== Entries shown ==
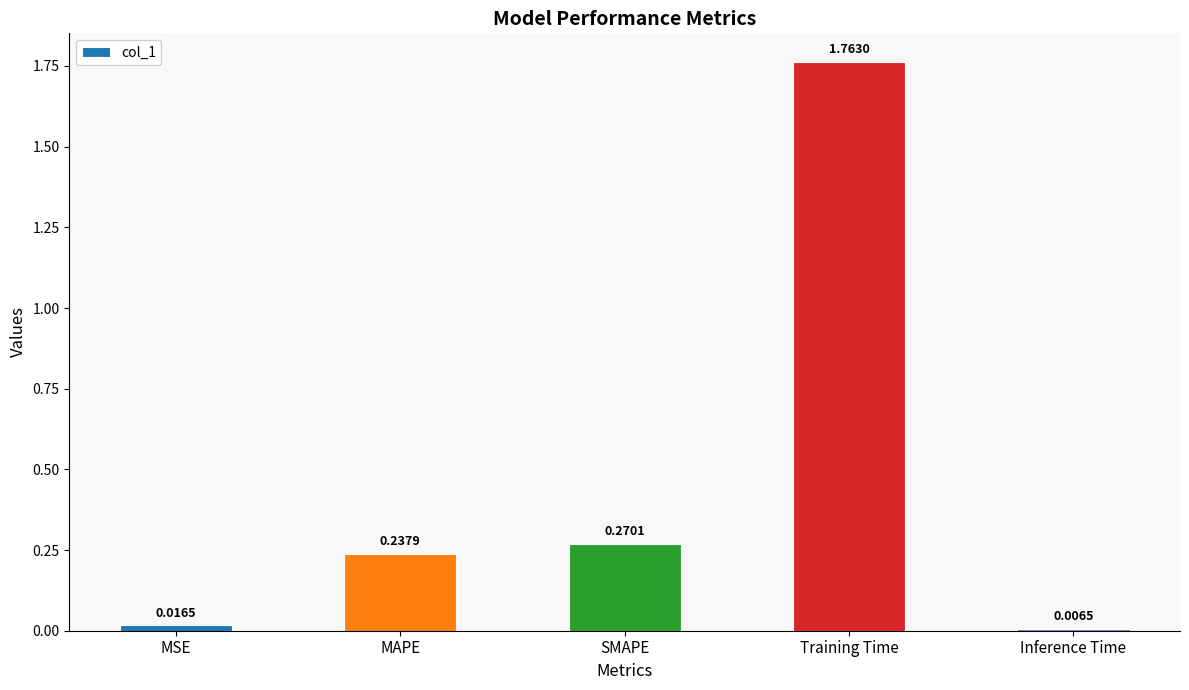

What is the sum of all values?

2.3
--
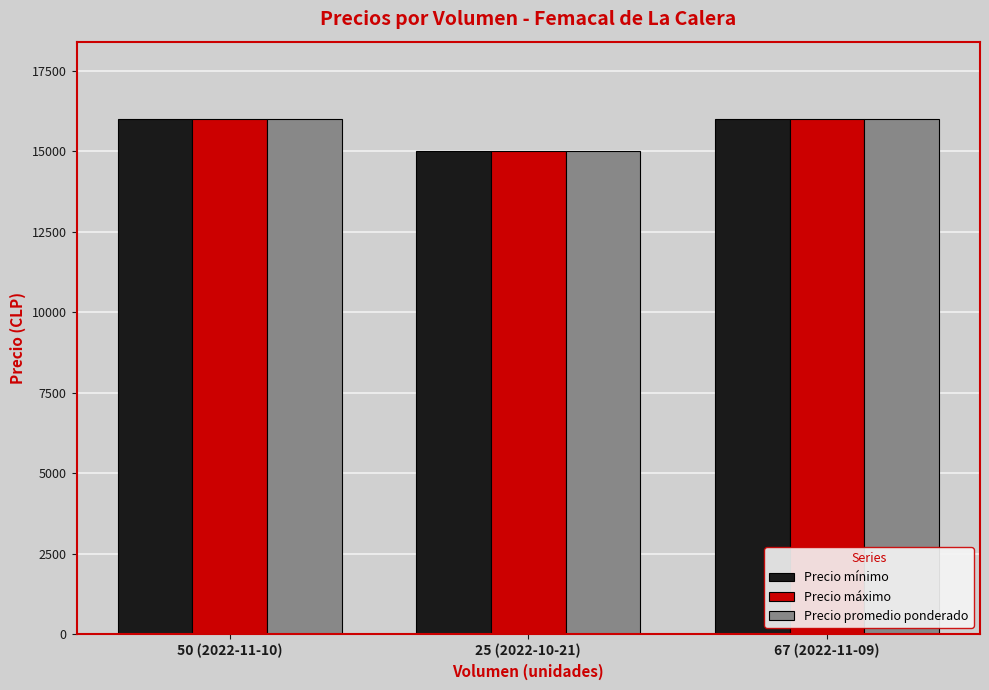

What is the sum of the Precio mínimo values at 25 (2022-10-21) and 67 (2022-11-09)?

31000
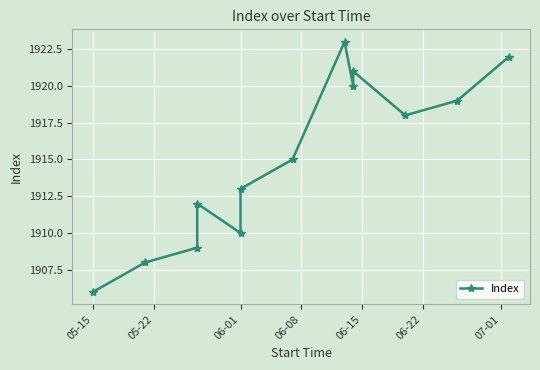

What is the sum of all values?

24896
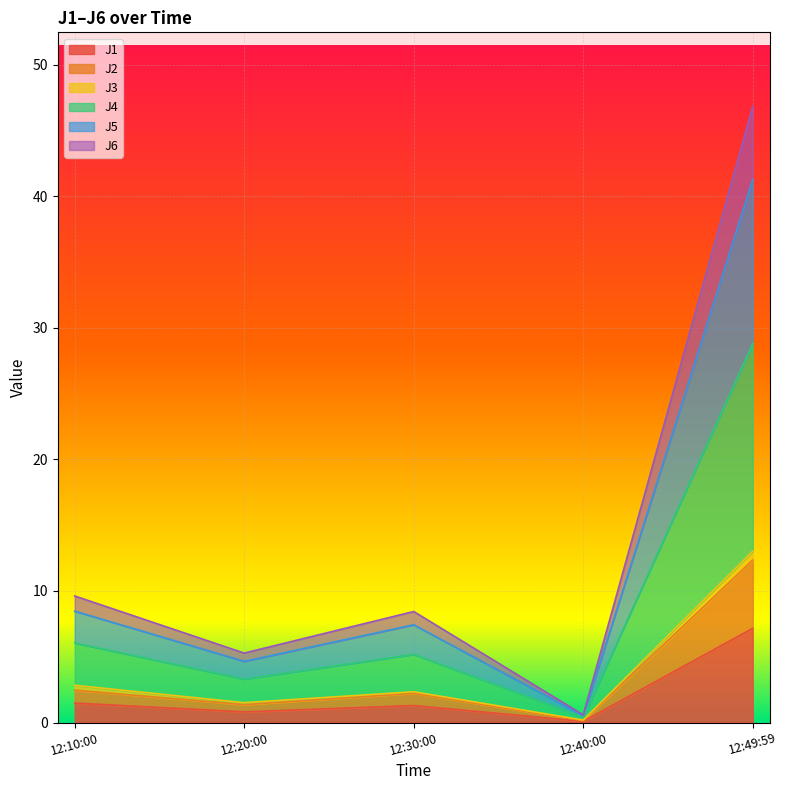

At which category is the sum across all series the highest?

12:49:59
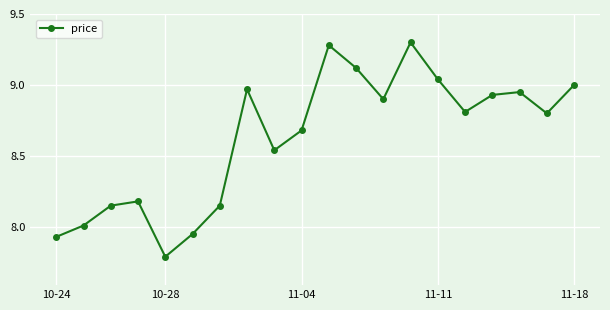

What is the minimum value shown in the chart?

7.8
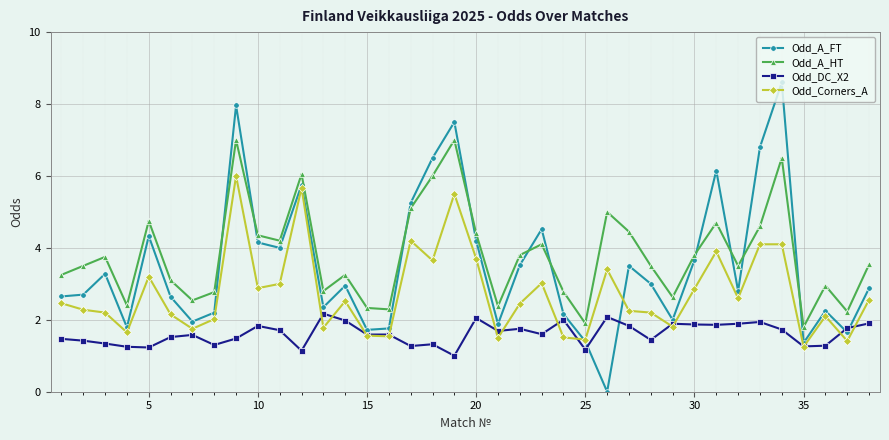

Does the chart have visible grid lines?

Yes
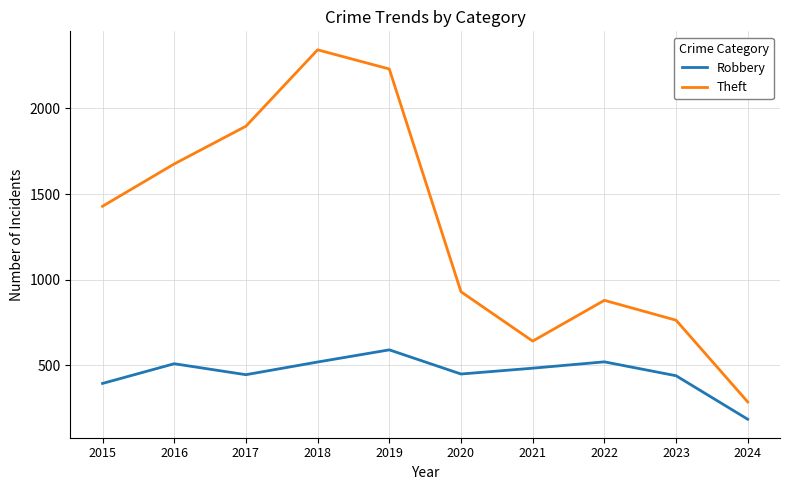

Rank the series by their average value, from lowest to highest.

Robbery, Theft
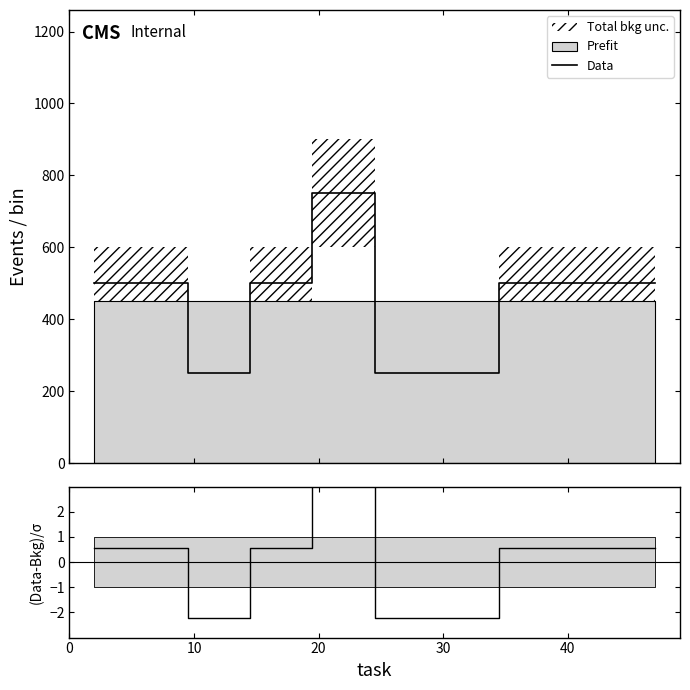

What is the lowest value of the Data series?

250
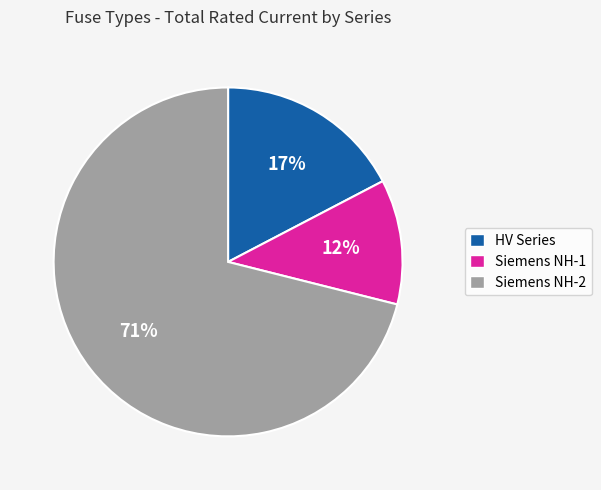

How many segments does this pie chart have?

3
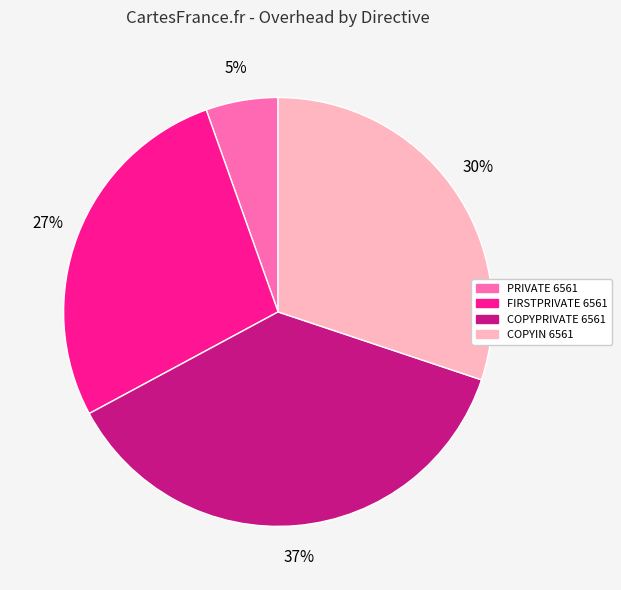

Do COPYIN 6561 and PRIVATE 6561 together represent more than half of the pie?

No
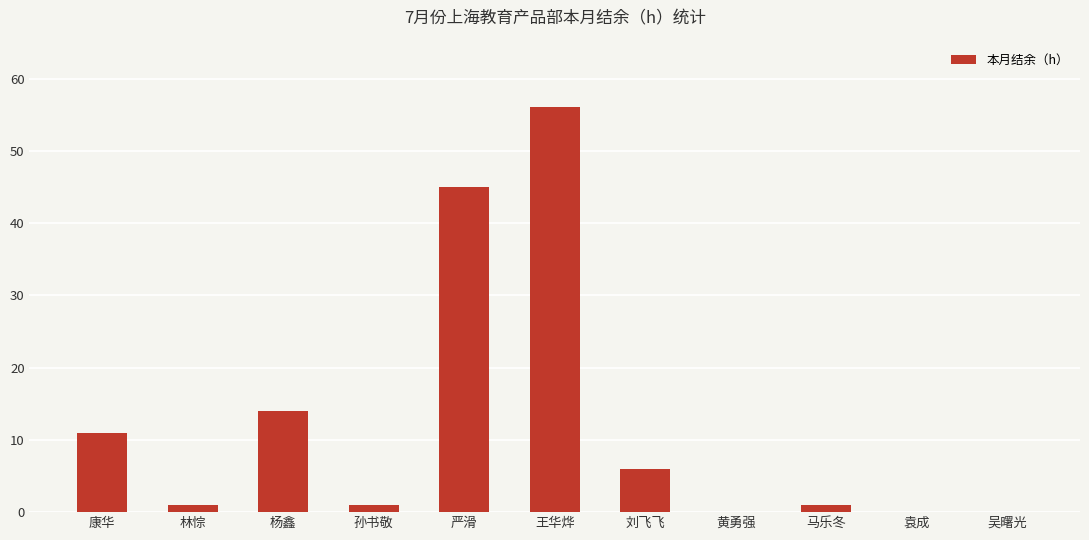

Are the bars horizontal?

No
* * *
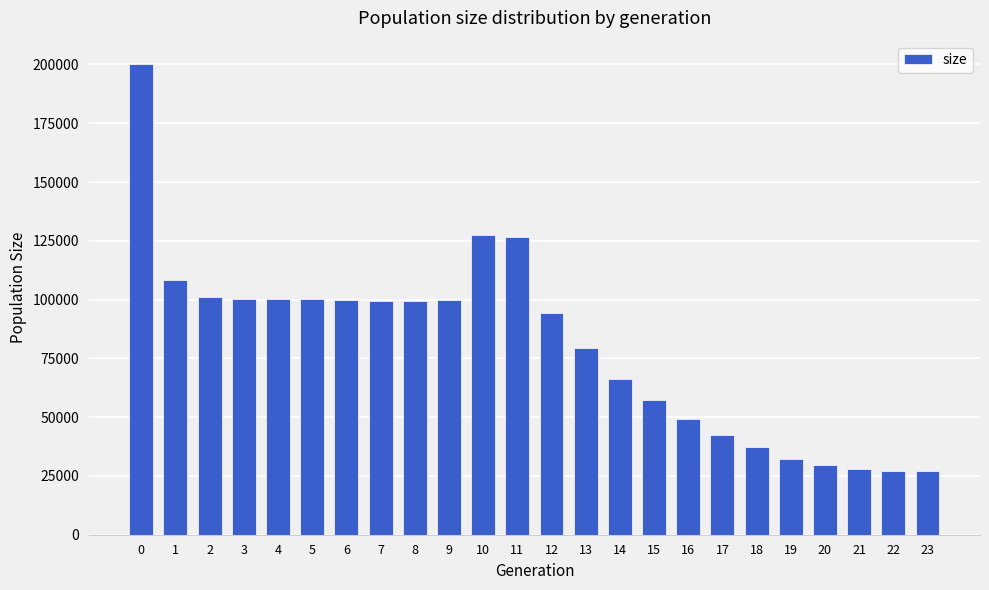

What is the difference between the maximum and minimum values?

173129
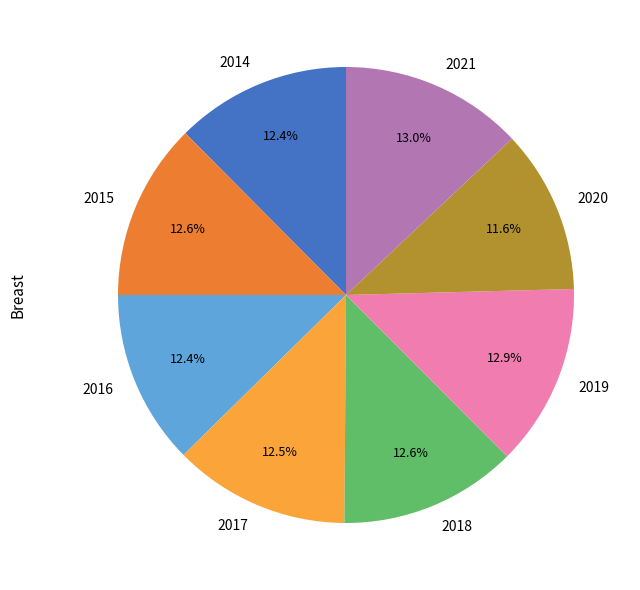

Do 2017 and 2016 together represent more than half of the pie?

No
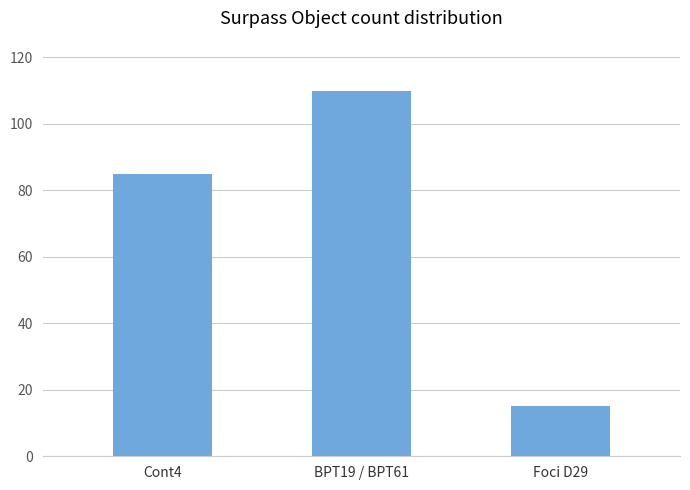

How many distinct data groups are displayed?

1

== Your goal ==
Rewrite the lines from the one containing "Robbery, Theft" through the one containing "Are the bars horizontal?", both included, as a Markdown table with the columns Row and Line. Leave out blank lines and picture lines.

== Output for this task ==
| Row | Line |
|---|---|
| 1 | Robbery, Theft |
| 2 | What is the lowest value of the Data series? |
| 3 | 250 |
| 4 | How many segments does this pie chart have? |
| 5 | 3 |
| 6 | Do COPYIN 6561 and PRIVATE 6561 together represent more than half of the pie? |
| 7 | No |
| 8 | Are the bars horizontal? |